Constant exposure to industrial noise has a negative impact on the human body. That is why increased attention is paid to the fight against noise, the rationing of industrial noise and vibrations was adopted. One of the effective methods to reduce the noise emitted by the operating equipment is the use of noise-insulating casings. The casing, as a rule, contains an outer skin made of steel sheet, a sound-absorbing lining of the inner skin, a perforated lining of a sound-absorbing coating. A typical octave spectrum of radiation sound pressure levels near the machine has a maximum near the frequency of 500 Hz, and the highest casing efficiency (insertion loss) is achieved in the frequency range of 1000–4000 Hz. The purpose of the study presented in the article is to improve the acoustic properties of the noise-insulating casing in the medium and low-frequency sound spectrum. To accomplish this task, the author proposes integrating resonator elements, in particular, Helmholtz resonators, into the structure of the noise-insulating casing. The natural resonant frequencies of Helmholtz acoustic resonators are determined considering their necessary frequency tuning, which ensures effective suppression of sound radiation at discrete values of the operating dominant frequencies of operating equipment.
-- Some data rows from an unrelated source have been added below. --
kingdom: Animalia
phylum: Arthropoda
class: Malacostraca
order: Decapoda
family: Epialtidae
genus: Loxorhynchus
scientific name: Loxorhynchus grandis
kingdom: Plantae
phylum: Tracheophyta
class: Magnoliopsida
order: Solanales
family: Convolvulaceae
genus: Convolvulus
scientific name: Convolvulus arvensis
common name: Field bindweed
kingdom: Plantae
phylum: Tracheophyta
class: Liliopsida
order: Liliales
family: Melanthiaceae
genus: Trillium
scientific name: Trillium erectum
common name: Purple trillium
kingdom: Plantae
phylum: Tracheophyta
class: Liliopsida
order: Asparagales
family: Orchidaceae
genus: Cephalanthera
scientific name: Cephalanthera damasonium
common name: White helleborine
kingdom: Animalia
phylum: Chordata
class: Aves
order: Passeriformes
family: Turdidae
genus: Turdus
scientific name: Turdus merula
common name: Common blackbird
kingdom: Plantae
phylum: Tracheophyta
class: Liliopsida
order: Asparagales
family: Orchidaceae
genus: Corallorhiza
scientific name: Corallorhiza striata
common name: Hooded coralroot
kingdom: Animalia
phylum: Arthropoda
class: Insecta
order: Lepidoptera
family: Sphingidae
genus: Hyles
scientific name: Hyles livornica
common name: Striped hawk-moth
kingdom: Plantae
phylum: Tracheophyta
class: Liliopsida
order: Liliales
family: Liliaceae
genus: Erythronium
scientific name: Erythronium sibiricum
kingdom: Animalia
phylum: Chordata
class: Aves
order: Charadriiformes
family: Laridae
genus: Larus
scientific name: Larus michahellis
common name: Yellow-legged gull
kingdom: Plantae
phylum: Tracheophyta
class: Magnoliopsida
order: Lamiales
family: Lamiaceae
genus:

To reduce the excitation of structural vibrations and sound, as well as additional sound insulation, the frame walls and casing covers are damped on the outside and inside with a layer of vibration-damping material. Significant absorption of sound waves generated by operating equipment is ensured by lining the casing walls with effective sound-absorbing panels made of porous material, lined, in turn, with an external protective sound-transparent layer. The design of a noise-insulating casing with resonator elements presented in the study has high acoustic properties in a wide frequency range. Helmholtz resonators built into the casing structure provide sound absorption in 1/3 octave frequency bands centered at 400 and 500 Hz, characterized by a resonant amplification of the sound emitted by the equipment discussed in the article.